A propos d’Israël, le président réaffirme : « Je suis un ami d’Israël ». Et il en donne une preuve d’actualité : « J’ai voulu que la première visite d’Etat d’un président étranger en France soit celle que va effectuer en mars prochain, Shimon Peres ». Et encore : « La France souhaite de toutes ses forces l’entrée d’Israël dans la Francophonie ». Pour ce qui est du conflit israélo-palestinien, Nicolas Sarkozy a rappelé la position de la France : compromis historique, création d’un Etat palestinien, frontières sûres et reconnues, arrêt de la colonisation, cessation des tirs de roquettes et des attentats meurtriers, ajoutant : « Je ne serrerai pas la main de gens qui refusent l’existence de l’Etat d’Israël ». En prononçant cette phrase, le président français pensait au dirigeant iranien à propos duquel il considère que l’enrichissement de l’uranium est inutile dans ce pays.
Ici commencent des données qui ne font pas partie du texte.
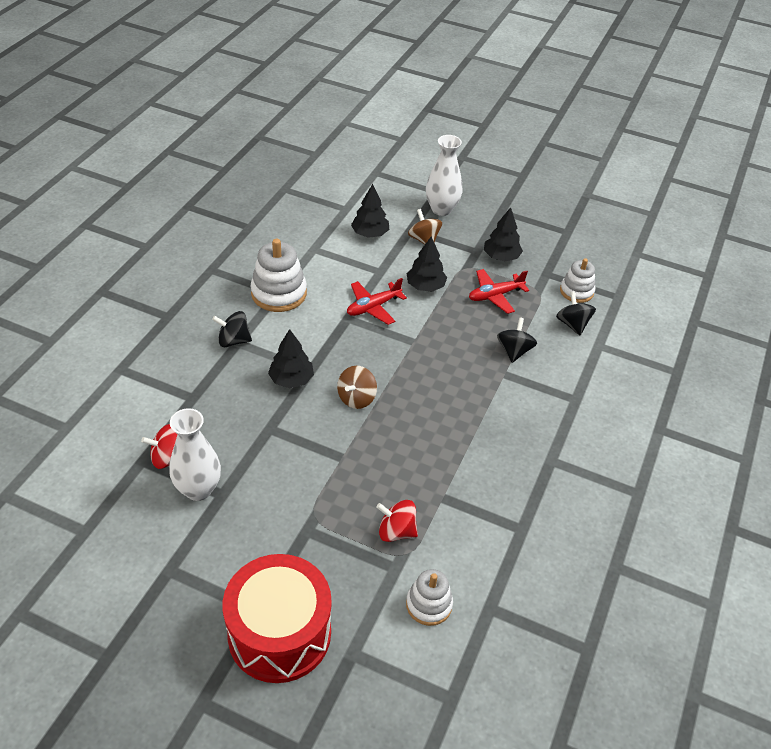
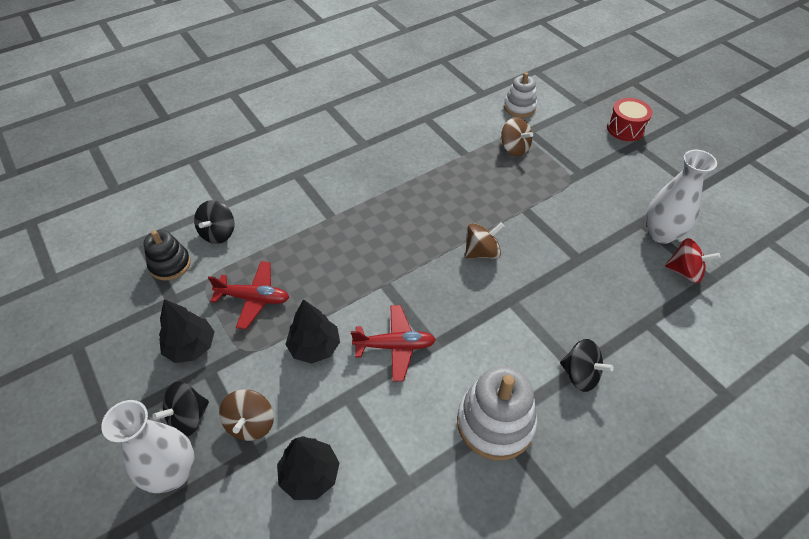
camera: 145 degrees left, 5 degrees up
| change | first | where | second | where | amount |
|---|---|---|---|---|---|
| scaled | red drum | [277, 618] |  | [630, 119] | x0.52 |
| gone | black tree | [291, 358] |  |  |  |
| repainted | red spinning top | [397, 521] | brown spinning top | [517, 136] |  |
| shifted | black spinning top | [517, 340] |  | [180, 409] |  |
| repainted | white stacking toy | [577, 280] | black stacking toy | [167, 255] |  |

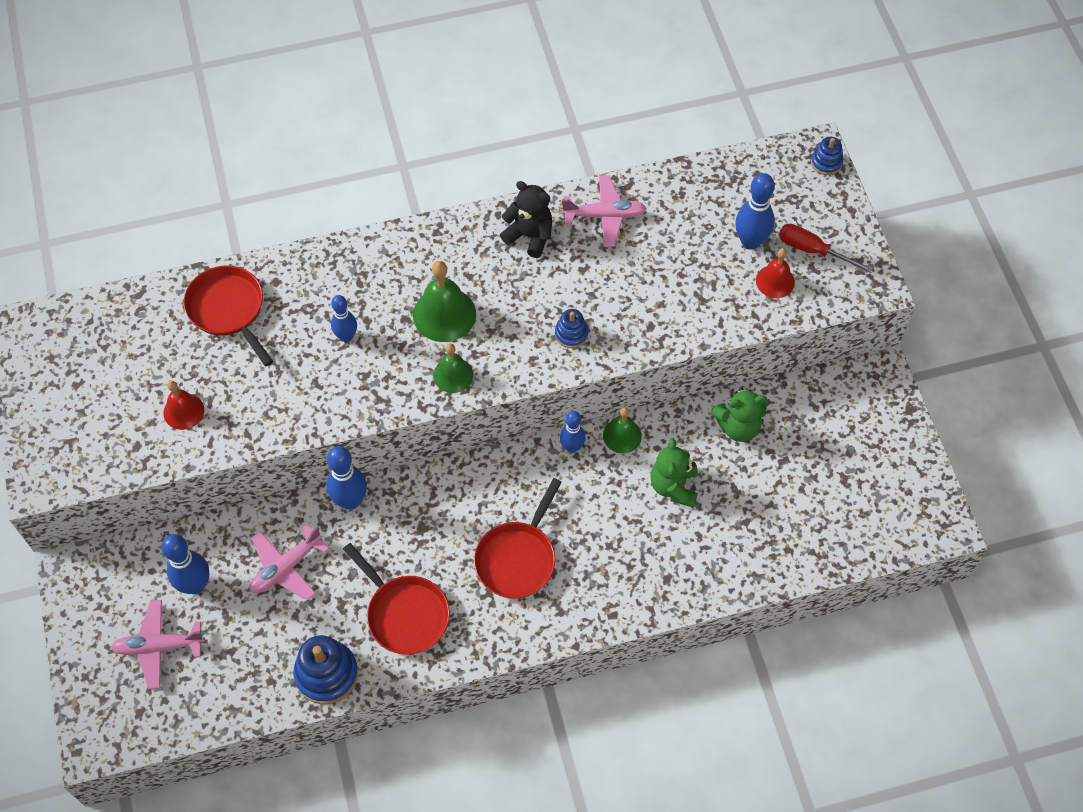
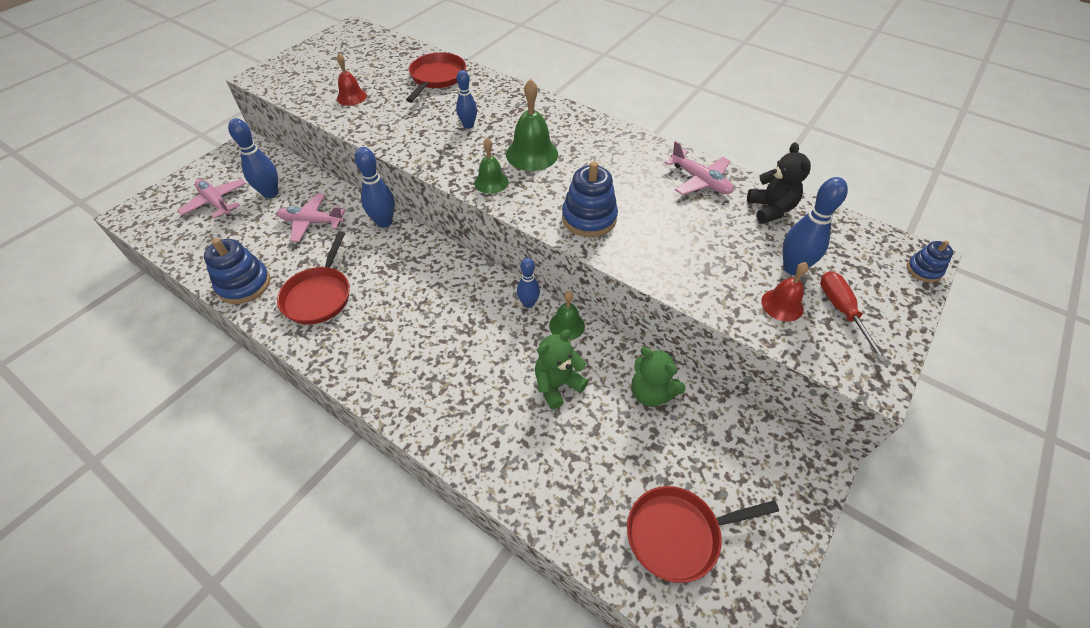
camera: 50 degrees right, 10 degrees down
| change | first | where | second | where | amount |
|---|---|---|---|---|---|
| shifted | red pan | [518, 538] |  | [703, 534] |  |
| shifted | black teddy bear | [526, 219] |  | [779, 183] |  |
| scaled | blue stacking toy | [571, 328] |  | [590, 199] | x1.79 |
Toutefois, il précise que « ce serait une grave erreur de croire que le nucléaire civil soit réservé à l’Occident ». Quant aux sanctions internationales, elles doivent être maintenues, voire élargies : « Je n’accepte pas que nos entreprises commercent avec l’Iran ». Après avoir évoqué en termes fermes Durban II et l’Union pour la Méditerranée, Nicolas Sarkozy est revenu sur l’antisémitisme : « La lutte contre l’antisémitisme n’est pas seulement l’affaire des Juifs, mais celle de la communauté nationale dans son ensemble ».
A son tour, le président de la République est chaleureusement applaudi par un public conquis.
Il est bien entendu impossible de citer les nombreuses personnalités présentes au Pavillon d’Armenonville. Outre les membres du gouvernement, les représentants éminents de la plupart des partis politiques, les dignitaires religieux, les dizaines d’ambassadeurs dont ceux de Tunisie et du Maroc, très entourés, on pouvait croiser des vedettes de la chanson comme Régine ou Rika Zaraï et des hommes de plume, tels Marek Halter.
Compte tenu du succès remporté cette année, nul doute que le prochain dîner du CRIF devra compter sur la pérennisation du cap mythique des 1000 invités. Rendez-vous en 2009.